O delegado Rivaldo entrou com uma representação contra Nelma. No documento, apontou que havia um único registro de entrada dele no local, em meio a uma inspeção realizada pelo Ministério Público Federal, na qual estava acompanhado por procuradores e por agentes da polícia.
Em manifestação nos autos, Rivaldo afirmou que, na ocasião, havia outros presos no local e “viu pela primeira e única vez o preso Alberto Youssef”. Foram escutados dois carcereiros e dois agentes da Polícia Federal, que negaram que o delegado frequentasse a cela, como disse a doleira. O próprio Youssef afirmou que não conhecia Rivaldo Venâncio.
Também em abril de 2015, Nelma disse que um escrivão da Polícia Federal, Cleverson Ricardo Hartmann, participava de grupo que “visava prejudicar o andamento da Operação Lava Jato, deduzindo que, pelo fato de ele trabalhar na sala ao lado daquela em que ela estaria prestando depoimento, tentava escutar o teor de sua conversa mantida com a delegada Tânia Fernanda Prado Pereira”.
Nelma disse que a delegada acabou mudando de sala, inclusive, por causa do escrivão. No entanto, ouvida no processo, a delegada Tânia negou que tivesse qualquer desconfiança sobre Hartmann e que mudou de sala porque o espaço inicial era muito pequeno para tomar depoimentos.
Ao aceitar a denúncia contra Nelma, o juiz Bonat afirmou que a denúncia se funda nas informações prestadas tanto pela doleira como por testemunhas, o que “permite concluir pela presença de indícios da existência de crimes e de sua autoria”. Ele abriu prazo para que os advogados da acusada apresentassem defesa no caso.
Na Lava-Jato, Nelma foi condenada em outubro de 2014 pelos crimes de corrupção, evasão de divisas e organização criminosa. Depois que firmou acordo de delação premiada com as autoridades, a pena, que era de 18 anos, foi diminuída para no máximo 15 anos.

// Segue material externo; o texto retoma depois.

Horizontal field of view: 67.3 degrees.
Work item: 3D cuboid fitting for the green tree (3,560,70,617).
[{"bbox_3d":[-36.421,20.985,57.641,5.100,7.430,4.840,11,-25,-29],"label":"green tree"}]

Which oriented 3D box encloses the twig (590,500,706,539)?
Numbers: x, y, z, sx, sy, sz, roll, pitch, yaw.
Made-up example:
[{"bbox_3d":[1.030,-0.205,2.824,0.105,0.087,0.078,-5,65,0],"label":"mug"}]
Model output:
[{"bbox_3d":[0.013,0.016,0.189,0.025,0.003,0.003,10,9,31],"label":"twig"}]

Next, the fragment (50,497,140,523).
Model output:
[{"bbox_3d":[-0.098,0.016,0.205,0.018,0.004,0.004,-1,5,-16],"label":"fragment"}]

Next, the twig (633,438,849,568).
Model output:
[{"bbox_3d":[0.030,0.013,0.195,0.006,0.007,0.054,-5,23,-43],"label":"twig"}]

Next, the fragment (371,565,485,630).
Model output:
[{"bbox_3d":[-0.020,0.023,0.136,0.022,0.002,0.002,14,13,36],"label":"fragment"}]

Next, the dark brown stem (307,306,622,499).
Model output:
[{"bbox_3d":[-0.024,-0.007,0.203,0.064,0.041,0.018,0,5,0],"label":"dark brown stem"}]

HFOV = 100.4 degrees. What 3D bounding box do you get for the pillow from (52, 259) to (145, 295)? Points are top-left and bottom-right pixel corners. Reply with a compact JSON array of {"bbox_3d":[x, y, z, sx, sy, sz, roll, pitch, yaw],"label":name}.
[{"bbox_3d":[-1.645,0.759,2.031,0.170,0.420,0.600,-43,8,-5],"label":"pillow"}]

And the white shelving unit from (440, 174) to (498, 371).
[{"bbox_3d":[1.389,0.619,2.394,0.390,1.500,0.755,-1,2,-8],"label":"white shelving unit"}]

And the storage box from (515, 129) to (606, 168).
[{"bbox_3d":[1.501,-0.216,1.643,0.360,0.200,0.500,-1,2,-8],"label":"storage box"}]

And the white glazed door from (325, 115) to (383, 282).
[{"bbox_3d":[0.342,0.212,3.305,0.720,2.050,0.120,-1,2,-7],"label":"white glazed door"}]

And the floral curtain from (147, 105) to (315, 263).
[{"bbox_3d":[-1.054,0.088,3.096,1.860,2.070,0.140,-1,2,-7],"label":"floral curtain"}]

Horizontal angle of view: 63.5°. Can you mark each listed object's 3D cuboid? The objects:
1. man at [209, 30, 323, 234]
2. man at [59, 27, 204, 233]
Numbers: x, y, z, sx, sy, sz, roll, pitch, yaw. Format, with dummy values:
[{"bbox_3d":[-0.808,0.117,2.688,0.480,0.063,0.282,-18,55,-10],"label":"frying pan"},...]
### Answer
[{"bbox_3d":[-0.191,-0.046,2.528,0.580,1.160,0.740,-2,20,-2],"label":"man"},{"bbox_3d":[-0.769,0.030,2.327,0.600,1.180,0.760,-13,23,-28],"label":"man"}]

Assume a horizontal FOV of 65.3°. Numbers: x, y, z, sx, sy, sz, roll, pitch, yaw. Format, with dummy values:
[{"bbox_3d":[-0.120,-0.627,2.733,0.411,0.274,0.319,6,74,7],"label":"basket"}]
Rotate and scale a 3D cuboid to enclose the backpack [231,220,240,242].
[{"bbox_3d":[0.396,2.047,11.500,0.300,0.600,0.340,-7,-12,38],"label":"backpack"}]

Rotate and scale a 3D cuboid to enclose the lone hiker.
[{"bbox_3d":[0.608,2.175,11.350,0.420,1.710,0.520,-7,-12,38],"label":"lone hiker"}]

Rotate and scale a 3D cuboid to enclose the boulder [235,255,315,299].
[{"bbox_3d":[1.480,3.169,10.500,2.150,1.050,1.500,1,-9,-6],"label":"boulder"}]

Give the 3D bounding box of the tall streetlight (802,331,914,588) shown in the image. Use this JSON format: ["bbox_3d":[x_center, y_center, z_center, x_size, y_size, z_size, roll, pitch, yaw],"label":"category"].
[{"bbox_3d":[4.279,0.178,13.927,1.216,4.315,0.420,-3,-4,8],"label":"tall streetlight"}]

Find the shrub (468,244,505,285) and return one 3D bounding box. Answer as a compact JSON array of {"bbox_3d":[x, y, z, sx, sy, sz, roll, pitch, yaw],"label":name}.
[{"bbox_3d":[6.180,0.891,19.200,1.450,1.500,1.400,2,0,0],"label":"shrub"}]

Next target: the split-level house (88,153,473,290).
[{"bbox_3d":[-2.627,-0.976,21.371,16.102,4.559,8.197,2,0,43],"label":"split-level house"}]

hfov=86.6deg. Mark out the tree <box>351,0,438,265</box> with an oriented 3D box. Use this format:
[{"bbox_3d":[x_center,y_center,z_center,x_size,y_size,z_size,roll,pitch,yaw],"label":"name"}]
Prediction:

Em junho de 2016, a doleira passou para um regime aberto diferenciado, com uso da tornozeleira eletrônica. Como já havia cumprido um quinto da pena, no início de agosto deste ano, o juiz Danilo Pereira Junior, da 12ª Vara Federal de Curitiba, reconheceu como beneficiária do indulto natalino editado pelo ex-presidente Michel Temer, em 2017, e declarou extinta a punibilidade.
Procurado, o advogado de Nelma Kodama, Adib Abdouni, afirma que a sua cliente não “faltou com a verdade” em seu depoimento e não teve “o intuito de manchar a reputação de qualquer profissional da Polícia Federal”.
“Ela estava presa, estava frágil, estava com problema psiquiátrico e em nenhum momento ela imputou, através de dolo, qualquer conduta criminosa a membros da Polícia Federal”, afirma o advogado.
Segundo ele, antes de se tornar ré a defesa tentou um acordo de retratação com as partes contrárias, que não vingou. “Na época [do depoimento], ela estava sem assistência de advogado e sob stress emocional, porque estava presa”, disse o advogado. E, segundo ele, “angustiada por aspirar sua liberdade”, respondeu ao que foi perguntado.